My anger started awhile ago, I had a 5 am call time to downtown Los Angeles. I arrive at the shop at 3 am to pick up a car, he had made a phone call to me and stated the car would be by the bay door and all ready to go, sounds great right? Well I get the work and the interior plastics are laying on the floor of the car and the seat belts are not installed, the headliner is even hanging down a bit. I put the car back together and fly down to LA and somehow made it one time. The next day when I came in to pick up another car I gave him to holy grail of ass chewings. I was so irate I could barely contain myself from choking him. Well here we go again I am picking up another car to go back to LA and guess what? Won't start, doesn't run! Come one give me a break here, I totally lose it and pull him into his office and start going off to which my glorious boss says nothing except... go for it, chew him out.

Since then there has been endless amounts of screw ups and downfalls on the shop managers behalf. So naturally being the level headed person I am I started on a little project I call Operation Extermination, since it was quite apparent to me he would not be fired I decided to make him quite.

I started slowly and gradually stepped it up in small notches until when I looked into his eyes all I saw was agony like today was the hardest day of his life. I pointed out everything he did wrong and what a complete waste of time and space he was. I pointed out I had not had work orders in months. Other things such as, how he is a complete dipshit and just wonders around all day making a noise that sounds like a sea lion with down syndrome.
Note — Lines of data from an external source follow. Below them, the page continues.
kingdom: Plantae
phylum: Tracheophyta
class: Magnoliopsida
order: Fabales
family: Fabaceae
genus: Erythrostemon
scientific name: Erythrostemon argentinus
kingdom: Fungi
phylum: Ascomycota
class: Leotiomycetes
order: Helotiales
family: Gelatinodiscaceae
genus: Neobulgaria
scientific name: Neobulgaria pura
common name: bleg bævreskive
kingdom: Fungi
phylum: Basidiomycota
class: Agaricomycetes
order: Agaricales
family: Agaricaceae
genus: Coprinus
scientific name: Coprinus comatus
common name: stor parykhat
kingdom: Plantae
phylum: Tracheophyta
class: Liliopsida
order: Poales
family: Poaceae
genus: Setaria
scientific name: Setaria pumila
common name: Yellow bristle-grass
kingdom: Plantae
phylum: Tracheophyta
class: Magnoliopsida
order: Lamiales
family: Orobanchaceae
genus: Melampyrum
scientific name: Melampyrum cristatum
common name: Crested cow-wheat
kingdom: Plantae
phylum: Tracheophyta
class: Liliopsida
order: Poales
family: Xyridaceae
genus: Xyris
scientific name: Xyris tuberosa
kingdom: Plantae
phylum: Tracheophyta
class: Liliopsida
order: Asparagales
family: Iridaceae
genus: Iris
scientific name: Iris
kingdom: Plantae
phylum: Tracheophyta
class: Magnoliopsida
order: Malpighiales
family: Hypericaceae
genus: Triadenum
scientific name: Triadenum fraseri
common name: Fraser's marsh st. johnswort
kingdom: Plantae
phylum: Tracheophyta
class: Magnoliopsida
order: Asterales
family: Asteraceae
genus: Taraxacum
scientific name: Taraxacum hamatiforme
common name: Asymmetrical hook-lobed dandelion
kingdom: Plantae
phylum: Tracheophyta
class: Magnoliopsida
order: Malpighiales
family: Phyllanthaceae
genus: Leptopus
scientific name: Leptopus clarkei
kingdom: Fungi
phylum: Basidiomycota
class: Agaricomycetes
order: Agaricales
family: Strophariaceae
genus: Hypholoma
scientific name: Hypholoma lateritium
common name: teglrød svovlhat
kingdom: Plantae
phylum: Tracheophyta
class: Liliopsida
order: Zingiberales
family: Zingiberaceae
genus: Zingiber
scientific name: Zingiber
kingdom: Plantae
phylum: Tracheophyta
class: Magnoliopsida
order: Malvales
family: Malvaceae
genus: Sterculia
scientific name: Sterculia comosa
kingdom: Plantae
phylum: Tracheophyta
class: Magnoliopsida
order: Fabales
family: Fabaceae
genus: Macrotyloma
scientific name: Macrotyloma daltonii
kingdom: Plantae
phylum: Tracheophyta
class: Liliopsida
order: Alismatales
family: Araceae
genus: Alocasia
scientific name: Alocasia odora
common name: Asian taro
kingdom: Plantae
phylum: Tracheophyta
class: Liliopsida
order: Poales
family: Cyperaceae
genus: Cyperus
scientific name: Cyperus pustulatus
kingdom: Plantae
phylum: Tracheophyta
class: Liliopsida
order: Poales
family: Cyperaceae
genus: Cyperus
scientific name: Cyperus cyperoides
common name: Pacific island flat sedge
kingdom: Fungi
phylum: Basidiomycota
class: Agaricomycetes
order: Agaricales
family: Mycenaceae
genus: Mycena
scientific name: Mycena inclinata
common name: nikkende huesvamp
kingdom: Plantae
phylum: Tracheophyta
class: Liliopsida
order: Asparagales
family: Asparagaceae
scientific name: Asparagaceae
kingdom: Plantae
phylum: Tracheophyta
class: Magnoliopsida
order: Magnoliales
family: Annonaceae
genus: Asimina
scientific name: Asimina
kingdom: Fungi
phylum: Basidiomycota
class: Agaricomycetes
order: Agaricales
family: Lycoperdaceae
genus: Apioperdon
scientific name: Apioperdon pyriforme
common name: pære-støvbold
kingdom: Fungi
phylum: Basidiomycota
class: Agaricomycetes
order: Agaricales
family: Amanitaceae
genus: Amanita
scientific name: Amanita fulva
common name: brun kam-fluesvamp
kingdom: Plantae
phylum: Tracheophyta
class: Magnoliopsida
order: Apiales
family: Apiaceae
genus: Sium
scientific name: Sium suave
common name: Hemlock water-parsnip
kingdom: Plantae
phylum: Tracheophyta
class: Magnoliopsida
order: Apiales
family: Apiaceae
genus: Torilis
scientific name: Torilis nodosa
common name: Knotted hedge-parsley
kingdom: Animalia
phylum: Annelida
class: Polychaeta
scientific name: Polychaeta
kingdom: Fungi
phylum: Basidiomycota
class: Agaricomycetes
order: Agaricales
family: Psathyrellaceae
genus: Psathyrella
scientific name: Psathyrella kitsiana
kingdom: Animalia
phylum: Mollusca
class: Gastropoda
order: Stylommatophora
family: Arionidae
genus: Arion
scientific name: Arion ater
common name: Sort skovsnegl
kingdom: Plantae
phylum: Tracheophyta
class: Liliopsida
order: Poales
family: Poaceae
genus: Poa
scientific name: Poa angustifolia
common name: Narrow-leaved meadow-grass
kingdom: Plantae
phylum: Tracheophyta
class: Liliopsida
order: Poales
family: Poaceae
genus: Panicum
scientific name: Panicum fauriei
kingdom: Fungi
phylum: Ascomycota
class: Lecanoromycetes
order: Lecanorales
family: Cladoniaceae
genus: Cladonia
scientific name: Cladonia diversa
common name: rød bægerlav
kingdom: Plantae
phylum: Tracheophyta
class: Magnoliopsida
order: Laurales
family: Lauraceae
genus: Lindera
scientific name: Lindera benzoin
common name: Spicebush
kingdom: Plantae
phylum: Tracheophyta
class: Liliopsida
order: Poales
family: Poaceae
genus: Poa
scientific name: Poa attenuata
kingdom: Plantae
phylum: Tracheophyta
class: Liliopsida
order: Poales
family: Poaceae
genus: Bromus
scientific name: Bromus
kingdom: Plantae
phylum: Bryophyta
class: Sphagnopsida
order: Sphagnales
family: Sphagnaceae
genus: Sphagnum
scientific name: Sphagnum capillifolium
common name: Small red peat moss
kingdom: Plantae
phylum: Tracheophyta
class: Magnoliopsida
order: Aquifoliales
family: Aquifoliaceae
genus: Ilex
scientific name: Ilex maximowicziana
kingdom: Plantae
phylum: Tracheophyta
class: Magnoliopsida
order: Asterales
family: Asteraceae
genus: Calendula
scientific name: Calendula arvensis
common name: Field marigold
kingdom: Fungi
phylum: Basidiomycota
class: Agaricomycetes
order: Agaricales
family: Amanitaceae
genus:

I terrorized him until I could almost see tears then really layed into him after that. I would throw tools and tell him to go try to bang the secretary some more, man she was a real pain in the ass too. 

The problem here is at work we are together for sometimes 16 to 19 hours a day, sometimes for a week, the people that work with me, we are friends, we vent, hear about relationship problems or new engagements, We are friends, sincerely friends. One guy was my room mate, another a friend from high school who's wedding I am going to be in soon, another a favorite drinking friend, another a kid I took under my wing and try to teach as much as I can too.. Fine job he is doing as well. Point is... We have fun at work, we tell jokes, we talk crap on each other all day but, gradually, this stopped. I found it tragic really, work moral was at a all time low, I tried bringing donuts to no resolve, donuts usually fix everything. 

This my friends, is why I had to terrorize the sea lion. He came in monday morning, phone in hand, with his little set of keys and put them on the boss desk and turned in his two weeks, here is yet another reason I do like my boss, he says... just leave. Perfect! 

Well this week the radio was back on and poppin' we had a lil stomp the yard crunk contest, tore down every worthless memo in the break room in a moment of glorious triumph. Things are good again friends. The glory days are here again.